Start of Block
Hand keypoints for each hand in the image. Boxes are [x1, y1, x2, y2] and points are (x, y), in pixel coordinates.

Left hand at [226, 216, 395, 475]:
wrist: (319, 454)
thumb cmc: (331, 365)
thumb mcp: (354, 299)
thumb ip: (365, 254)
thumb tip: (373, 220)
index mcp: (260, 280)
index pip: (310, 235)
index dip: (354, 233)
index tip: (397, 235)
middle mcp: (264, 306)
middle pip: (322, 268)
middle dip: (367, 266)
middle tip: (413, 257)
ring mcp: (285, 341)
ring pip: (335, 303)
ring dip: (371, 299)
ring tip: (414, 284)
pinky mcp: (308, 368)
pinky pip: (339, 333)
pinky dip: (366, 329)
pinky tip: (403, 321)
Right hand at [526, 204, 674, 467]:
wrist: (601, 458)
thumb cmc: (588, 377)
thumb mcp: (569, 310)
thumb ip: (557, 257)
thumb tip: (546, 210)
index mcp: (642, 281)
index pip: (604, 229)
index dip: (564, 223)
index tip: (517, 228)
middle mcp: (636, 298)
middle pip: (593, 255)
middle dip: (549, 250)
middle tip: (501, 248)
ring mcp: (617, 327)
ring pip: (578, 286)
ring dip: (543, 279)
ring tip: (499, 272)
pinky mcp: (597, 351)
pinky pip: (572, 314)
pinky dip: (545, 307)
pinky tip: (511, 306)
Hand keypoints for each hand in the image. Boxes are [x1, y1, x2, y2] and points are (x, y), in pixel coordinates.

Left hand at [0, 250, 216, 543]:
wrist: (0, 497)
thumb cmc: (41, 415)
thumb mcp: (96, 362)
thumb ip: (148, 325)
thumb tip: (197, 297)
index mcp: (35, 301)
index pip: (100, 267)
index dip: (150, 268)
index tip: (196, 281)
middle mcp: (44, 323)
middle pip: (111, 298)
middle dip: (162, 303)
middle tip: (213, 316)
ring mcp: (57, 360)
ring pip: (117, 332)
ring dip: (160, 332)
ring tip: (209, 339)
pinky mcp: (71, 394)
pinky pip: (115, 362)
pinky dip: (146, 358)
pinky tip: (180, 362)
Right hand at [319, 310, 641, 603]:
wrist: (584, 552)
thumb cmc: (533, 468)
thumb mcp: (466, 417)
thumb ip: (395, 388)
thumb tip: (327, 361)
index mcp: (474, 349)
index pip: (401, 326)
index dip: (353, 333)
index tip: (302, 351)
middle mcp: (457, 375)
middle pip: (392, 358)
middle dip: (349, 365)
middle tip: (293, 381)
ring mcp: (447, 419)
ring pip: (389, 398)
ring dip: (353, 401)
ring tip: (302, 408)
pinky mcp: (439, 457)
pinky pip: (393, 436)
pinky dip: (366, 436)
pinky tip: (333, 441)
End of Block
▶ _YOUR OBJECTIVE_
Restate all the material exactly, word for word.

▶ _SOLVED PROBLEM_
Hand keypoints for each hand in the image. Boxes are [x1, y1, x2, y2] and points are (x, y), in pixel coordinates.

Left hand at [226, 216, 395, 475]:
wrist: (319, 454)
thumb cmc: (331, 365)
thumb mcp: (354, 299)
thumb ip: (365, 254)
thumb tip: (373, 220)
index mcp: (260, 280)
index pip: (310, 235)
index dip: (354, 233)
index tip: (397, 235)
middle mcp: (264, 306)
middle pip: (322, 268)
middle dip: (367, 266)
middle tip: (413, 257)
ring mcp: (285, 341)
ring pip: (335, 303)
ring dip: (371, 299)
ring tip: (414, 284)
pinky mcp: (308, 368)
pinky pip: (339, 333)
pinky dip: (366, 329)
pinky tip: (403, 321)
Right hand at [526, 204, 674, 467]:
wrist: (601, 458)
thumb cmc: (588, 377)
thumb mcp: (569, 310)
thumb ip: (557, 257)
thumb tip: (546, 210)
index mcp: (642, 281)
index pip: (604, 229)
index dip: (564, 223)
index tip: (517, 228)
middle mcp: (636, 298)
middle pip: (593, 255)
middle dip: (549, 250)
middle tip: (501, 248)
ring mcp: (617, 327)
ring pip: (578, 286)
ring dip: (543, 279)
ring tip: (499, 272)
pinky mcp: (597, 351)
pinky pip: (572, 314)
pinky dip: (545, 307)
pinky tip: (511, 306)
Hand keypoints for each hand in the image. Boxes are [x1, y1, x2, y2] and points are (x, y), in pixel coordinates.

Left hand at [0, 250, 216, 543]:
wrist: (0, 497)
thumb cmc: (41, 415)
thumb mcp: (96, 362)
thumb ip: (148, 325)
thumb tip: (197, 297)
index mcp: (35, 301)
index pip: (100, 267)
index dip: (150, 268)
index tip: (196, 281)
middle mcp: (44, 323)
middle pip: (111, 298)
middle dip: (162, 303)
middle tip: (213, 316)
ring mcp: (57, 360)
ring pip: (117, 332)
ring dip: (160, 332)
ring tip: (209, 339)
pinky mcp: (71, 394)
pinky pip: (115, 362)
pinky dip: (146, 358)
pinky tip: (180, 362)
Right hand at [319, 310, 641, 603]:
wrist: (584, 552)
thumb cmc: (533, 468)
thumb mcp: (466, 417)
thumb ip: (395, 388)
thumb tip: (327, 361)
index mcp: (474, 349)
index pip: (401, 326)
index dip: (353, 333)
index tip: (302, 351)
middle mcp: (457, 375)
middle pip: (392, 358)
middle dip: (349, 365)
middle tip: (293, 381)
ring mcp: (447, 419)
ring pip: (389, 398)
ring dip: (353, 401)
ring tip: (302, 408)
pinky mcp: (439, 457)
pinky pip: (393, 436)
pinky dip: (366, 436)
pinky tip: (333, 441)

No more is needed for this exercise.